"What happened?" she asked. "What'd you do to my piecrust?"
Eli was looking into a glass bowl. Bits of egg bobbed in a green sauce that didn't seem like it could possibly set. There were mounds of vegetables on cutting boards and spices everywhere. Butter was smeared in pie plates. Though she didn't see anything cooking in a pan, the smell was now more complex than just onions.
"I had an idea," Eli said.
"This is not blueberry pie. I love you, Eli. But this doesn't look like a winner."
"No it is, don't worry. I saw eggs in the fridge and we have potatoes and there's prosciutto that I bought with that old Staubitz gift certificate. But the green sauce is the key. That's our secret weapon. I called my uncle Frito. We'll go savory with a breakfast pie for dinner that's actually like a timbale and we'll win. I'm going to get the male vote. You watch."
"Uncle Frito, in Mexico, who created the Frito pie. He had a good pointer for me so I'm glad I called."
"I don't get how just because your mother is from Chile it allows you to both claim and denigrate all of South America," Emily said. She was Jewish and had grown up in Milton, outside Boston. And then her parents divorced when she and Sherry were still in middle school and their mother had gone to Maine to teach at Bates. So Emily felt strictly Northeastern and was even a little proud of it.
"Take it easy, Mrs. Laid-back. This pie is initially subtle and then studded with fire. Or it will be if I can get it to set right." Eli stroked his chin. "You go take a shower. Let me do a few more secret South American things."
"This isn't very team," Emily said.
"Sometimes one member of a team needs blind support and then the whole team ends up winning," Eli said. "Actually, it's like that a lot. Look at Lance Armstrong." He grabbed a spoon and dipped it into the bowl. "Taste."
"No. If you expect blind support, I won't. What illegal something extra did you put in there, Lance?"
So she did and the sauce was smoky and fiery and everything Eli said it would be.
"It's delicious," she said. "I guess I'll get dressed. You'll get the male and the female vote."
When Emily came out of their bedroom she was in a dark blue summer dress with white polka dots.
"You look hot," Eli said. "Later you'll pull that dress up around your thighs and we'll do our victory dance on a tabletop. You can flash your underpants at the boys."
There were two big paper bags on the kitchen counter. Tomorrow she'd bake a pie with the blueberries and bring it to work on Monday.
"How about clothes for you?" she asked.
"Oh, yeah." Eli threw on a shirt and found his flip-flops by the door. "Also, I need your help with the speech."

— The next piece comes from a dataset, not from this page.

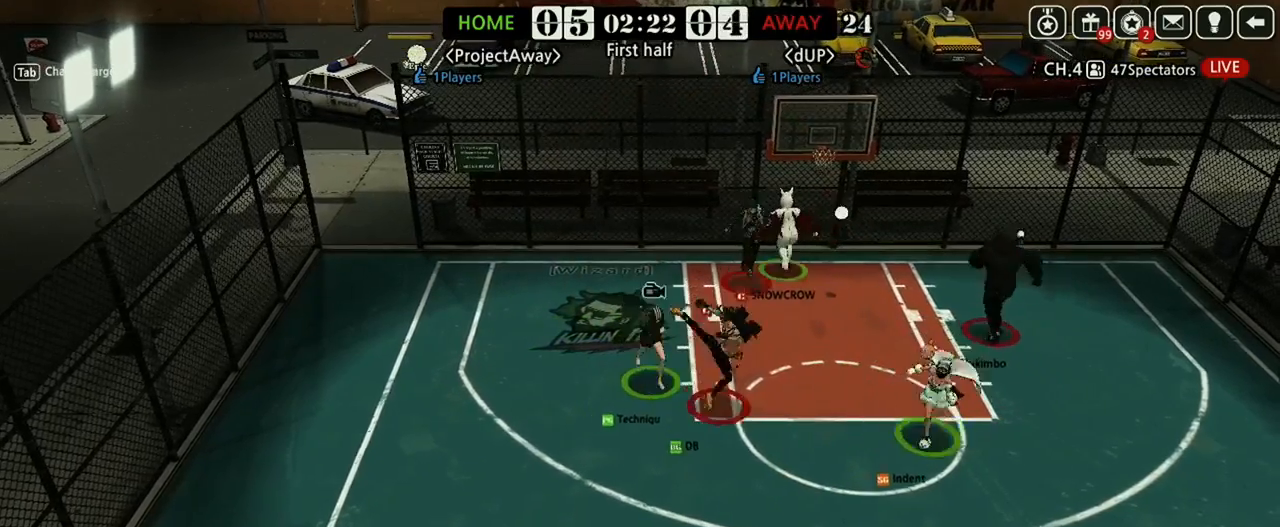
{"keys": ["down", "right"], "events": [[458, "down", "down"]]}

"I don't want to be at a loss for words when we win."
* * *
Sherry lived on Lorimer Street in Williamsburg above a recently shut-down restaurant called Baba. She had briefly dated Nicola, the restaurant's owner. Sherry mostly appeared in productions at Playwrights Horizons and in new plays by Kenneth Lonergan and Annie Baker. Because she was intermittently funny and conventionally beautiful, she occasionally flew out to Hollywood or Vancouver for supporting roles in movies starring Anna Faris.

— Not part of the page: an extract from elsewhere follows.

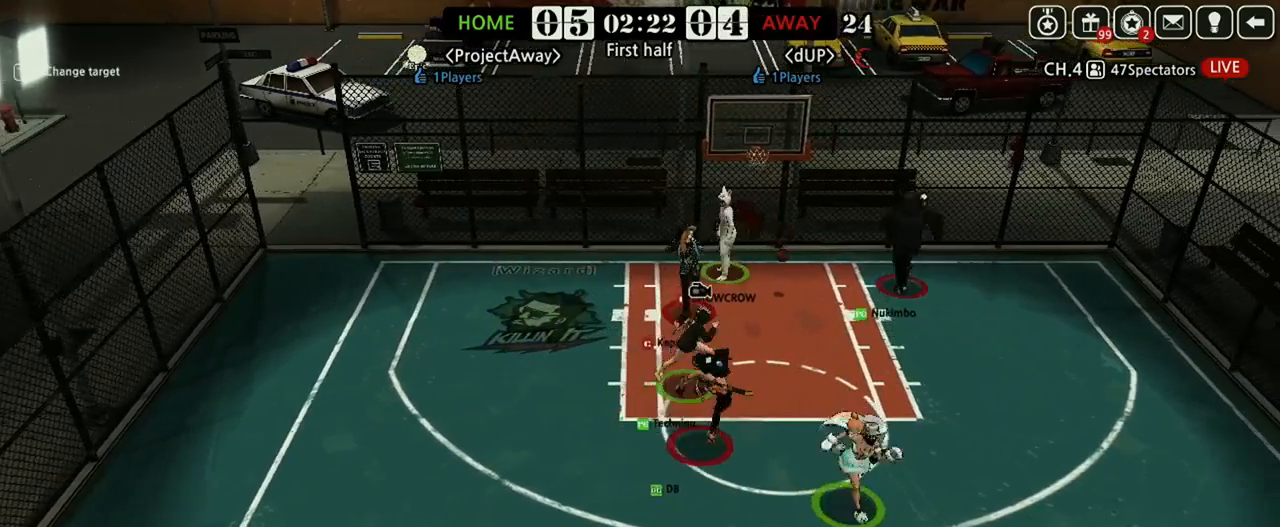
{"keys": [], "events": [[167, "down", "up"], [167, "right", "up"]]}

"I know," Sherry said to Emily once Eli had gone off to set out their pies. "I'm all sweaty."
"Don't be dumb. You look like somebody's dream come true," Emily said.
Sherry was in a black dress with a thick white sash across the middle. Her lipstick was bright red. She had a habit of biting her lower lip and she did that now.
"You do get that I'm a truck-stop waitress?"
"I do," Emily said. "It works."
Baba had been a bodega before becoming Baba, a wine-and-small-plates place, and then Nicola gave up on it and went down to Miami to run a catering business. But Sherry had a key and was friendly with the landlord. Now the small room was filled with round café tables with a pie stuck with a numbered flag on each one. The place smelled like spilled wine and it was noisy.